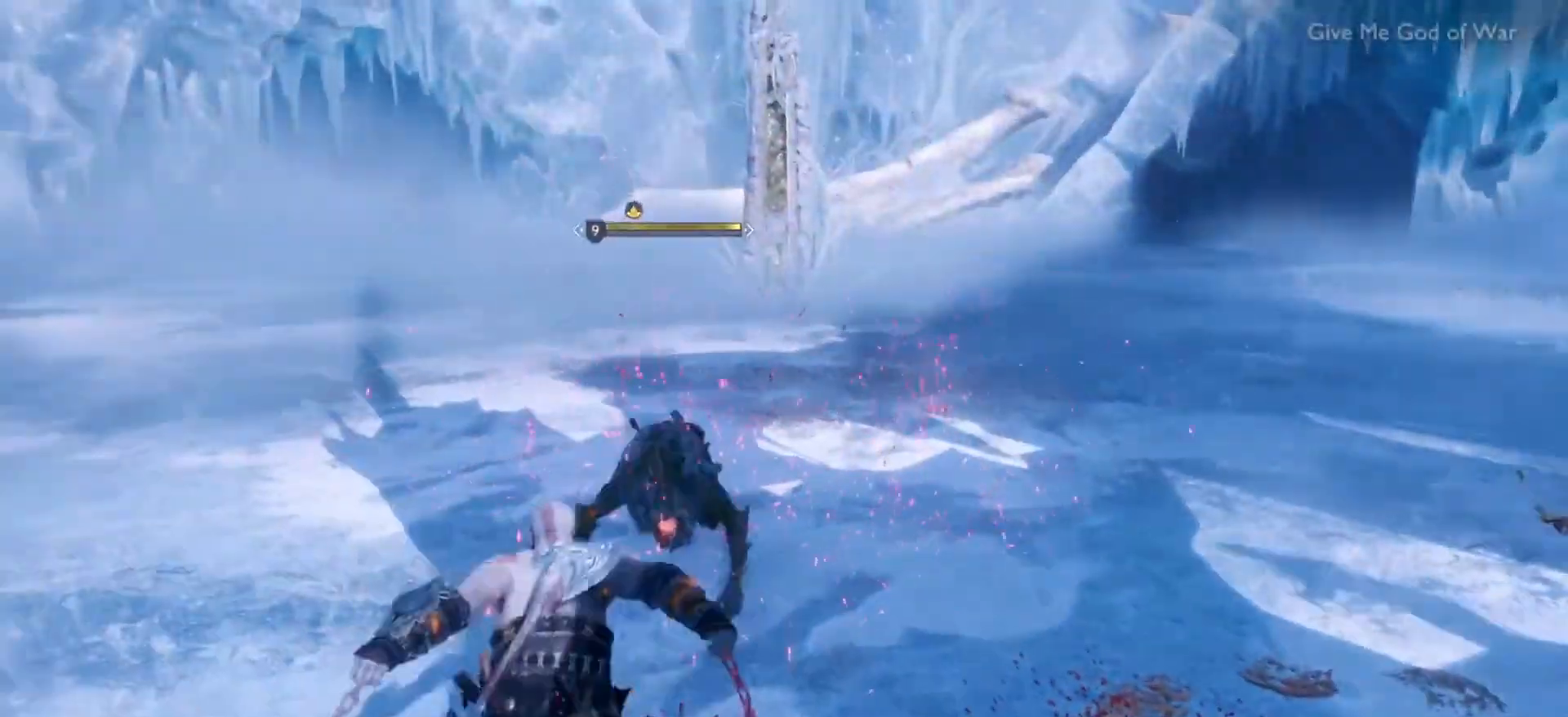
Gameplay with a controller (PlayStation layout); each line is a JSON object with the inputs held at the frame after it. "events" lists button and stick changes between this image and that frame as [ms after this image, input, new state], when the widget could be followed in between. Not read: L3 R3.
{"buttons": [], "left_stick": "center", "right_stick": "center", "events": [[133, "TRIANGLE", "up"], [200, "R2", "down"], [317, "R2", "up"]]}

==

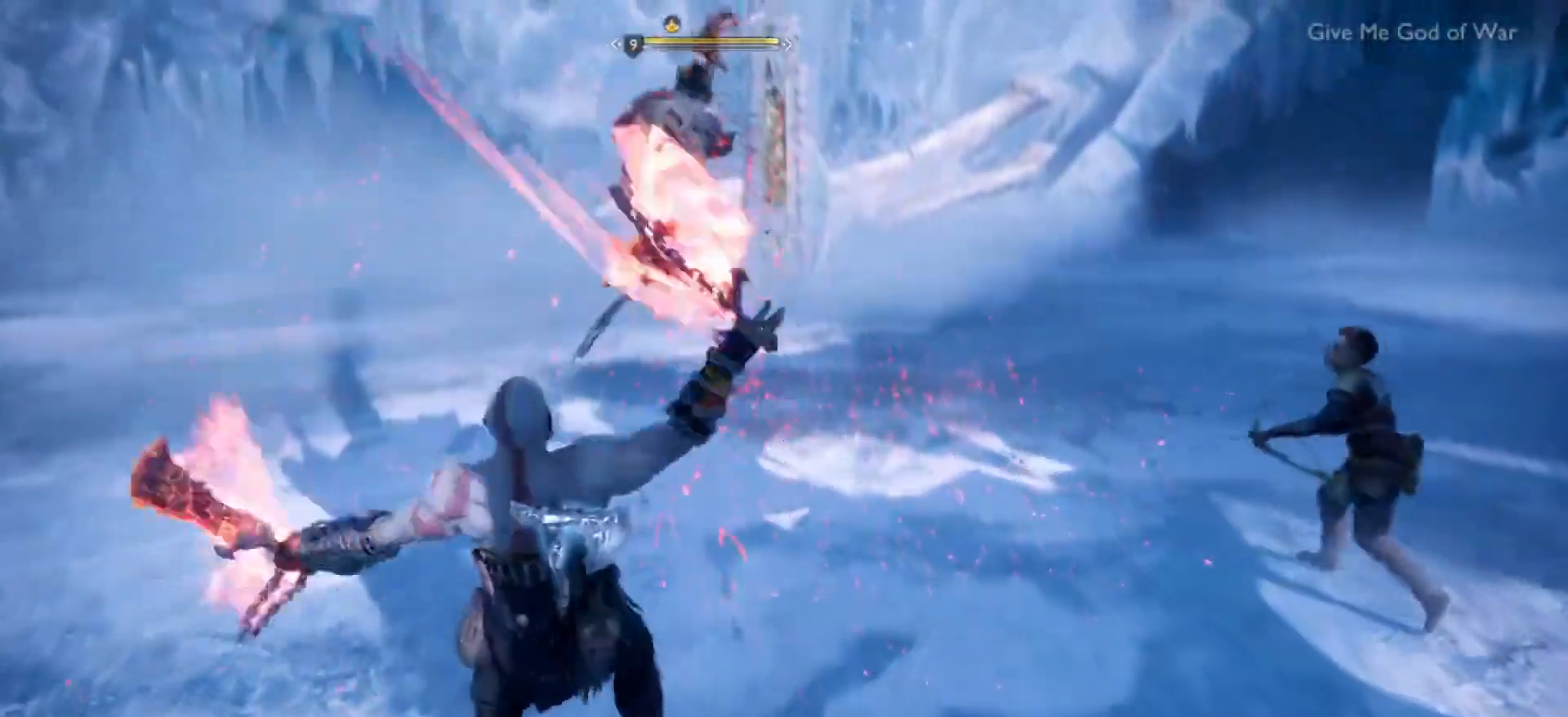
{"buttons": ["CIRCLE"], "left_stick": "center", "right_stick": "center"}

* * *

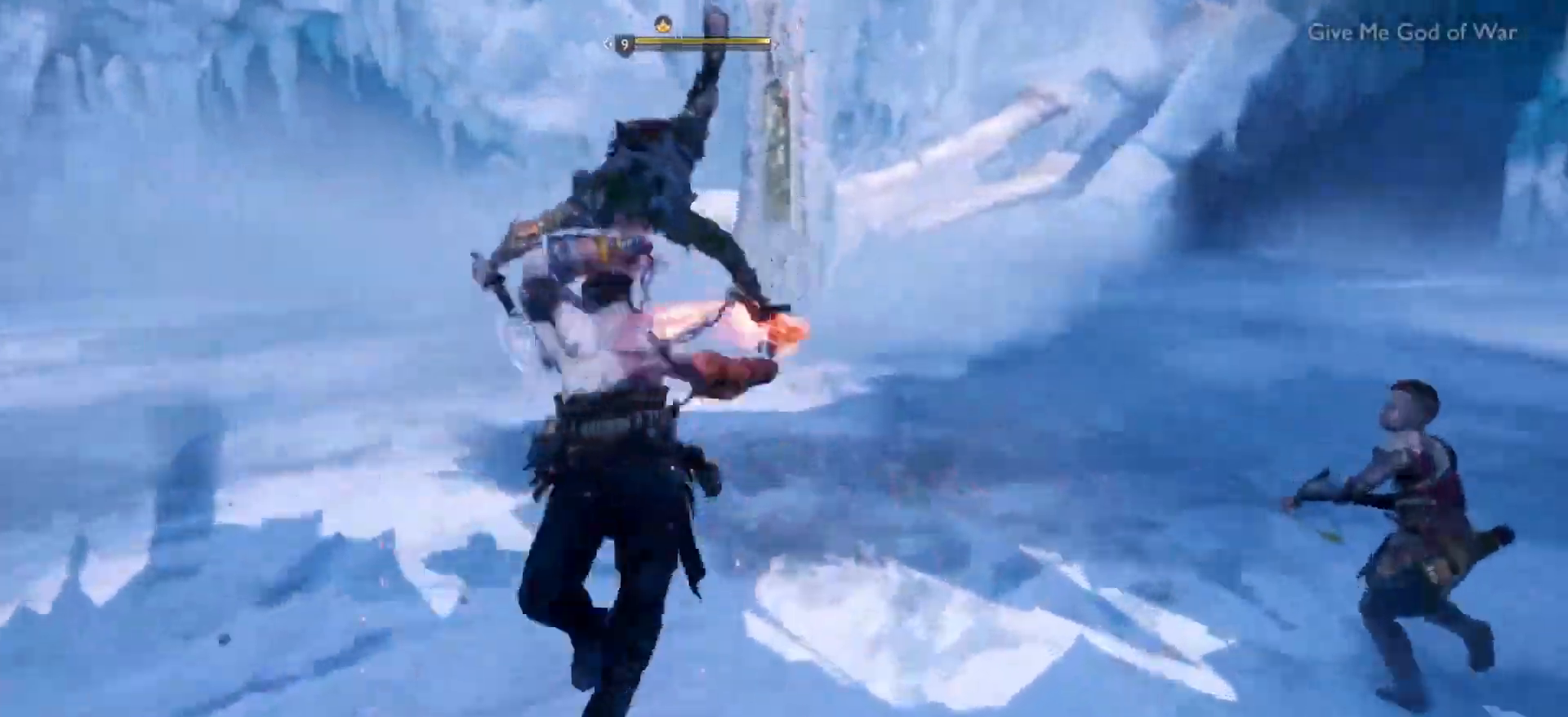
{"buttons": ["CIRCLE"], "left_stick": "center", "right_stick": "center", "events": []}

> [AIM OF THE EXERCISE]:
Within the entries, how many lines contain the word "buttons"? Answer with a number alone.

> [EXERCISE ANSWER]:
3